Exploring Federated Learning Dynamics for Black-and-White-Box DNN Traitor Tracing

TL;DR

This paper investigates how federated learning impacts the effectiveness of black-and-white watermarking techniques for traitor tracing, proposing methods to improve black-box fingerprint robustness against collusion attacks.

Contribution

It demonstrates that white-box fingerprints remain effective in FL, while black-box fingerprints require increased salient neurons via dropout to resist collusion attacks.

Findings

White-box fingerprints are unaffected by FL dynamics.
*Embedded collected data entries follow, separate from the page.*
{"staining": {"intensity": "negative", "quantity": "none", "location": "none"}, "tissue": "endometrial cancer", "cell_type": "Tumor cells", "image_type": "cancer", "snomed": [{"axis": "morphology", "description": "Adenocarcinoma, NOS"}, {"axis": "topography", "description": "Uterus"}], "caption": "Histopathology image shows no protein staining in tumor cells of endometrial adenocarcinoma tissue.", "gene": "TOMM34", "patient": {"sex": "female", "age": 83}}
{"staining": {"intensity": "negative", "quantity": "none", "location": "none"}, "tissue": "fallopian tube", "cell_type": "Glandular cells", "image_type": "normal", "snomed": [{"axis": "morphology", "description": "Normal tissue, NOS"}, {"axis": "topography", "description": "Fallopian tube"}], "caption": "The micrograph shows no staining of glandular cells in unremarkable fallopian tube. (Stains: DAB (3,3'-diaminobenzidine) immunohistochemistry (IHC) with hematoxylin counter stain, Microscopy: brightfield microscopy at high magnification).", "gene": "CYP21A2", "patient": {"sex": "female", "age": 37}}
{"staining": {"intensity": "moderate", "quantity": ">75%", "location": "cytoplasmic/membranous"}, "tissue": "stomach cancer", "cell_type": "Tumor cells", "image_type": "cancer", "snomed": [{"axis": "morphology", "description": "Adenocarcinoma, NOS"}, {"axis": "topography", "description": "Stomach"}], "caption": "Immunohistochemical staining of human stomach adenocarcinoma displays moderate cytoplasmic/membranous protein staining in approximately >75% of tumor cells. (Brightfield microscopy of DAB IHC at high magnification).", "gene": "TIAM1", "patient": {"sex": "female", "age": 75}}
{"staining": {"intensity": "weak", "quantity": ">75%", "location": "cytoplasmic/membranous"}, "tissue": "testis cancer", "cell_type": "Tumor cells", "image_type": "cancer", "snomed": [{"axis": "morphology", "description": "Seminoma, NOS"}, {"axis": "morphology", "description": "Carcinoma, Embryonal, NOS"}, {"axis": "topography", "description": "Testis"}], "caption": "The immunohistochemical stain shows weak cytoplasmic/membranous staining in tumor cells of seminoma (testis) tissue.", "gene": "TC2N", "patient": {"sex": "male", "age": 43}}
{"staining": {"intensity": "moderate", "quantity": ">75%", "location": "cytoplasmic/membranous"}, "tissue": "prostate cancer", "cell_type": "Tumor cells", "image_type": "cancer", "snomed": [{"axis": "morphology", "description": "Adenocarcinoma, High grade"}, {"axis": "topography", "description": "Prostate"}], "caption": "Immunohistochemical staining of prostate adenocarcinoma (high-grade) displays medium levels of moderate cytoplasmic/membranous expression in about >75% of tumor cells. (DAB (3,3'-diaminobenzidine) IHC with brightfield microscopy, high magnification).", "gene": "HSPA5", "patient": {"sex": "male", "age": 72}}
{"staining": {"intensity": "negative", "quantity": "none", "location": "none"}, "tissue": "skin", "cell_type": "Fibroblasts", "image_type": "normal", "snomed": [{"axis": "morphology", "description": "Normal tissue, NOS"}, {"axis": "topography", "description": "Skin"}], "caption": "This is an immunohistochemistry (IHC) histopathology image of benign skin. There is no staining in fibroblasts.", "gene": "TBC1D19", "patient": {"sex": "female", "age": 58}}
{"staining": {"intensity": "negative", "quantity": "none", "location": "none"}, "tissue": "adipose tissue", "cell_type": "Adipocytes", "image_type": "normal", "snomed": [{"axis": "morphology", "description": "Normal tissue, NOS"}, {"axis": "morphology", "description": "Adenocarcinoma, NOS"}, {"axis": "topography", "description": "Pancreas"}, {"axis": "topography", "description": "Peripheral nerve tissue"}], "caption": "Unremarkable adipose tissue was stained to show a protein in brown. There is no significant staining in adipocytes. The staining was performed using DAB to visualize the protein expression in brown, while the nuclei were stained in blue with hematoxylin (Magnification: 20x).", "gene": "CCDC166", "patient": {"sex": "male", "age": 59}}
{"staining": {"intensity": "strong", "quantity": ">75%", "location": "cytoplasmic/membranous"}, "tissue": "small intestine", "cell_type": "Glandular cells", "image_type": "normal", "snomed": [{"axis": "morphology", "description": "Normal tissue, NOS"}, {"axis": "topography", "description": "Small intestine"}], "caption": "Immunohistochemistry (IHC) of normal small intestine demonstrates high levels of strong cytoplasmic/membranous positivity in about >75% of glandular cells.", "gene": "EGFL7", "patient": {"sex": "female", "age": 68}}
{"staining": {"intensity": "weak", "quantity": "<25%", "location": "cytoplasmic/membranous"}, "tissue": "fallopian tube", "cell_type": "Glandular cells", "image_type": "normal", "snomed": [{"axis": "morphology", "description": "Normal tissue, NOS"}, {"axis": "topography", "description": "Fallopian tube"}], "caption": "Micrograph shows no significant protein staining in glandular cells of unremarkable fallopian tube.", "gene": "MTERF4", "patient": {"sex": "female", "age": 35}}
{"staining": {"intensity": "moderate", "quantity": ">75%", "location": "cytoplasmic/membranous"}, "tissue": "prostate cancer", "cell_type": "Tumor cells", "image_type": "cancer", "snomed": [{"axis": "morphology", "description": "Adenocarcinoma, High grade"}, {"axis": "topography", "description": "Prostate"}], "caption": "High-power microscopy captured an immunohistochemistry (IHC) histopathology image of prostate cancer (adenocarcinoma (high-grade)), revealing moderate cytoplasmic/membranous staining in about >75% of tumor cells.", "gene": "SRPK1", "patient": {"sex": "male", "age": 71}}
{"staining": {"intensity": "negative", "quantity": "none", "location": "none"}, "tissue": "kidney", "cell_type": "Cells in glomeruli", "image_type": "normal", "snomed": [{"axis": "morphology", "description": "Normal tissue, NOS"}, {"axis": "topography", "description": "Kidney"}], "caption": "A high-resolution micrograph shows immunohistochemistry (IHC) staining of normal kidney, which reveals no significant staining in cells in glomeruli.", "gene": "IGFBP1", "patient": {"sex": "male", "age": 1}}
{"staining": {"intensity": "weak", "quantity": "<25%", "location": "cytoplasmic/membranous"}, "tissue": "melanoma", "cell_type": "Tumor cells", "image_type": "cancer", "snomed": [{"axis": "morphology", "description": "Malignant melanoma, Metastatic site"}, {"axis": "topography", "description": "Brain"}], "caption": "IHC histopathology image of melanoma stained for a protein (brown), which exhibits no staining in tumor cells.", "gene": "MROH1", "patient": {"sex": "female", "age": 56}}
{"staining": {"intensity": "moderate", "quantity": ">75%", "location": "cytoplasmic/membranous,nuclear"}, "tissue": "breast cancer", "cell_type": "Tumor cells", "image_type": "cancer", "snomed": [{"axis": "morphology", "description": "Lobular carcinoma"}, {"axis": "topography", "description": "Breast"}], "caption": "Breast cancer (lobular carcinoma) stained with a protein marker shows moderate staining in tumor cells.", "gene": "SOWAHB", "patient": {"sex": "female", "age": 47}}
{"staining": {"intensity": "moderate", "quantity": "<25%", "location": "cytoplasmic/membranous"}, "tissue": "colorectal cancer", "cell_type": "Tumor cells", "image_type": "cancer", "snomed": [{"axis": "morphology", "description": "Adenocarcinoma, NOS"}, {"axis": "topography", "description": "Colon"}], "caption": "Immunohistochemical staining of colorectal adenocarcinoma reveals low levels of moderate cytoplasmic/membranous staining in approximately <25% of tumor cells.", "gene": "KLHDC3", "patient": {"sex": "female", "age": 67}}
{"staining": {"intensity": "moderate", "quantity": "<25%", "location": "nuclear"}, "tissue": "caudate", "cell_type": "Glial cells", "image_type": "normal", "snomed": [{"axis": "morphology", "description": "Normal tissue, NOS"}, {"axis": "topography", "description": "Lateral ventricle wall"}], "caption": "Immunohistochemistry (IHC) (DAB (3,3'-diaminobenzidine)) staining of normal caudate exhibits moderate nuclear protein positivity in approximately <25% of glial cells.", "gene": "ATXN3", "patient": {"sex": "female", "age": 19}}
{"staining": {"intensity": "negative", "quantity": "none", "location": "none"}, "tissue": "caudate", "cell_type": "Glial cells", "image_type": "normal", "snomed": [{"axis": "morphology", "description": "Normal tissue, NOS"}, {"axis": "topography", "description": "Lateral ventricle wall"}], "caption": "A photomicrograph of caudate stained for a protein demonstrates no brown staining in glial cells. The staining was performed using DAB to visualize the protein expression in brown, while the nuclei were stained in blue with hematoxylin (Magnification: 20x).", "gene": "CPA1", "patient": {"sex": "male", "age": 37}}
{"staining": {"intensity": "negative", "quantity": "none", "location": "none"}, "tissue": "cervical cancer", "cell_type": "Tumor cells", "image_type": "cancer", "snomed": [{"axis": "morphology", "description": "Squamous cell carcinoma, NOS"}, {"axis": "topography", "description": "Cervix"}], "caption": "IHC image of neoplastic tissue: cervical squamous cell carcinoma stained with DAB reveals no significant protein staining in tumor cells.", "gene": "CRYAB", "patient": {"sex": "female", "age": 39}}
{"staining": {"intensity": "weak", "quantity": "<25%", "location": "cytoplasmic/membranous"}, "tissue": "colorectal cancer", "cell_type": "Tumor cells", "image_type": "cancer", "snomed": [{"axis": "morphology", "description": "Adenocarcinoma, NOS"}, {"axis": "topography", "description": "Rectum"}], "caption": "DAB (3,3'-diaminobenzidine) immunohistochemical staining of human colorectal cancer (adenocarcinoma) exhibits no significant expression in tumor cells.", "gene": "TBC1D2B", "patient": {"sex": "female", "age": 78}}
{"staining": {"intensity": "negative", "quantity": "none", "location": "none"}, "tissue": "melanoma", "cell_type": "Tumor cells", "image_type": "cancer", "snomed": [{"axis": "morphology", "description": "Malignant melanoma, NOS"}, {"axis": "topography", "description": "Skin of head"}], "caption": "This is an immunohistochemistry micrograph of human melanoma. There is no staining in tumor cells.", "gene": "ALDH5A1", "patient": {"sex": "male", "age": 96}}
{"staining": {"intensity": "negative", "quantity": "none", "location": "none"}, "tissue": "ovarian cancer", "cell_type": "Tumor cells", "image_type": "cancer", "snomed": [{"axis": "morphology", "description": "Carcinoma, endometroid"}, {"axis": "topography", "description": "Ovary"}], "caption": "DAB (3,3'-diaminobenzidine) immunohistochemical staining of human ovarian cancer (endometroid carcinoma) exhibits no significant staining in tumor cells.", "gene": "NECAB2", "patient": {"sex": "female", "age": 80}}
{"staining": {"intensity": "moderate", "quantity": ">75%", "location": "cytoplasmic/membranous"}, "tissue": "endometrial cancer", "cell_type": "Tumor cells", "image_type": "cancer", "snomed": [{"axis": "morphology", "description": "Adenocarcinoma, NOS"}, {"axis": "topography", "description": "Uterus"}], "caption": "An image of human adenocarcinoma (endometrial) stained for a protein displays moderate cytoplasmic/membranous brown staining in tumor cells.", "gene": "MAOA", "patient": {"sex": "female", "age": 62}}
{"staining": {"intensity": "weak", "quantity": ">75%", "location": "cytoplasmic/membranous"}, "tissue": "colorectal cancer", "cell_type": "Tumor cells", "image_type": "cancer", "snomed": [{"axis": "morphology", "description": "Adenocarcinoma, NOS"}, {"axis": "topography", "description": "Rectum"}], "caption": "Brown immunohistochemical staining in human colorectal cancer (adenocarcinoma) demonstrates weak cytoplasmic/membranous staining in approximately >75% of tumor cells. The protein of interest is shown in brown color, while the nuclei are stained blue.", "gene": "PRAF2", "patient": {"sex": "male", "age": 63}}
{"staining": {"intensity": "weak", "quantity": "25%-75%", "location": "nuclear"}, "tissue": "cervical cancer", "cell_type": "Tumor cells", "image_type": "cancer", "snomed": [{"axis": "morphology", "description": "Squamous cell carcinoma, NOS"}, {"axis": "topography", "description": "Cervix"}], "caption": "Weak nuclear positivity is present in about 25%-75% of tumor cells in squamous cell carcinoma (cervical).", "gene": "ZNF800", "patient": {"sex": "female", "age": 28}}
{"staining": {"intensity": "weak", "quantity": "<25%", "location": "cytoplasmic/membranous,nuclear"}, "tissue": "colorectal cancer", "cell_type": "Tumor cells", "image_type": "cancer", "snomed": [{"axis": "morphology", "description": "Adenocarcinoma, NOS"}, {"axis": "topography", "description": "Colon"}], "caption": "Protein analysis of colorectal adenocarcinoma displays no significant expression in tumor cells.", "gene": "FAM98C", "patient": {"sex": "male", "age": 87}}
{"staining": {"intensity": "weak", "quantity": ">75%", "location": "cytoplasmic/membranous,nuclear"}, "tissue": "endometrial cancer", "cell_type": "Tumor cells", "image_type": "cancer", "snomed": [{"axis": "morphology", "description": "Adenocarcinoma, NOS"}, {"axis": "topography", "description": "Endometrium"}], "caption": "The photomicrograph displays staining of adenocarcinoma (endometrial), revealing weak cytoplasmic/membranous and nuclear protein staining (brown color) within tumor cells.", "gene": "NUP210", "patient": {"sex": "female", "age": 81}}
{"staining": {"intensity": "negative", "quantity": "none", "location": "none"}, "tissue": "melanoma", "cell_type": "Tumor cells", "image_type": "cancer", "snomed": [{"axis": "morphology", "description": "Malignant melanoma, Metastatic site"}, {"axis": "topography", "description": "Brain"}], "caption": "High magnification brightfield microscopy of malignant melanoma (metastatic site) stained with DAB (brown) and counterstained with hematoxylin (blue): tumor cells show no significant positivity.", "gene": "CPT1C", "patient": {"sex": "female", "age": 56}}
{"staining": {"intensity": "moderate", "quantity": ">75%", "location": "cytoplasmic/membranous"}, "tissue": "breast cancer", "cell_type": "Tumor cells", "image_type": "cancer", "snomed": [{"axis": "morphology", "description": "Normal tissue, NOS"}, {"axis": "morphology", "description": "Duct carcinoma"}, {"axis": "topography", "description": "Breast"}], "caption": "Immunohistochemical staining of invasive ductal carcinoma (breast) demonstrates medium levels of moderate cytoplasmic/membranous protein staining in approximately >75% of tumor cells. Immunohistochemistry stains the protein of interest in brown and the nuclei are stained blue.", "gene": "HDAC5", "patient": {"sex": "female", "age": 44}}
Black-box fingerprints lose effectiveness without mitigation.

Increasing salient neurons improves black-box fingerprint robustness.

Abstract

As deep learning applications become more prevalent, the need for extensive training examples raises concerns for sensitive, personal, or proprietary data. To overcome this, Federated Learning (FL) enables collaborative model training across distributed data-owners, but it introduces challenges in safeguarding model ownership and identifying the origin in case of a leak. Building upon prior work, this paper explores the adaptation of black-and-white traitor tracing watermarking to FL classifiers, addressing the threat of collusion attacks from different data-owners. This study reveals that leak-resistant white-box fingerprints can be directly implemented without a significant impact from FL dynamics, while the black-box fingerprints are drastically affected, losing their traitor tracing capabilities. To mitigate this effect, we propose increasing the number of black-box salient neurons through dropout regularization. Though there are still some open problems to be explored, such as analyzing non-i.i.d. datasets and over-parameterized models, results show that collusion-resistant traitor tracing, identifying all data-owners involved in a suspected leak, is feasible in an FL framework, even in early stages of training.